Cannonball Read IV

A bunch of Pajibans reading and reviewing and honoring AlabamaPink.

Valyruh’s #CBR4 Review #91: Venus in Copper by Lindsey Davis

Ancient Roman gumshoe Marcus Didius Falco is Lindsey Davis’ greatest creation, a brash and irreverent plebian who has managed to win the heart of a senator’s daughter while trying to earn a living by simultaneously cleaning up political messes for Emperor Vespasian and pursuing private investigations of embezzlement, theft, and murder for the lowest to the highest of Roman society.  He is a hard-drinking, hard-playing macho with a soft heart for his lady-love Helena and with a strong sense of fair play for the down-trodden. His adventures take place against the backdrop of a highly-detailed imperial Rome in 71 AD, and we get to breathe the scents, try the recipes, trudge past the monuments, and adorn ourselves with togas and tunics as we follow Falco on his merry—and sometimes not so merry—way.

In this early novel in the series, Falco is at the early stages of his love affair with Helena, and is trying to convince the senator’s strong-willed daughter into moving out of her father’s mansion and into his impoverished flat with him, which collapses into a deadly heap right after she agrees.  Falco’s mother has just bailed him out of jail, where his rival Anacrites, the Emperor’s chief spy, has dumped him on trumped-up charges. No sooner is he out than Falco is hired by a trio of former slaves turned millionaires to check out a suspected “black widow” who has managed to ensnare one of their number.

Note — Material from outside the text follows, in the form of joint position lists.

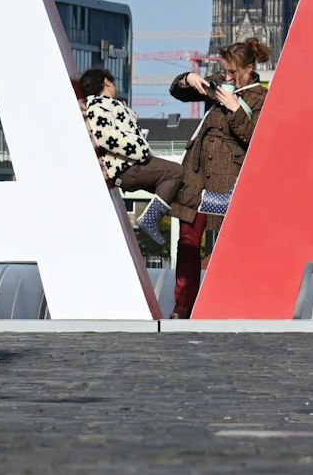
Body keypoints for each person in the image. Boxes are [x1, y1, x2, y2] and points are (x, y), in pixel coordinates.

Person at [162, 37, 270, 317]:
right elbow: (179, 92)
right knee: (187, 241)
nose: (228, 76)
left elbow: (255, 136)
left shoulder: (262, 97)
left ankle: (231, 302)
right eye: (225, 71)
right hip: (195, 173)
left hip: (229, 177)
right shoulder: (220, 81)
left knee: (231, 242)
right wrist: (188, 79)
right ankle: (182, 306)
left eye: (233, 72)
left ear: (249, 68)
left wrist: (235, 108)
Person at [75, 68, 186, 249]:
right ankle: (150, 219)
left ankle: (219, 203)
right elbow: (104, 136)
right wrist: (139, 150)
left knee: (180, 191)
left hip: (130, 167)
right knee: (175, 171)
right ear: (107, 82)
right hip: (128, 167)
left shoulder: (109, 105)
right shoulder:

Money-grubbing real estate speculators, sleezy landlords,  brutish thugs, flirtatious poisoners, snake charmers, even a mysterious fortune-teller, are just a few of the colorful characters that Falco encounters on his way to ferreting out the truth and getting himself beaten to within an inch of his life before ultimately solving the crime.

I don’t know whether it is the brilliant cast of characters that people Davis’ Falco novels, the meticulous descriptions of imperial Rome, the complex mysteries, or Falco’s witty commentary on the social inequities around him which have captured my loyalty to this series, but Venus in Copper doesn’t fail to entertain.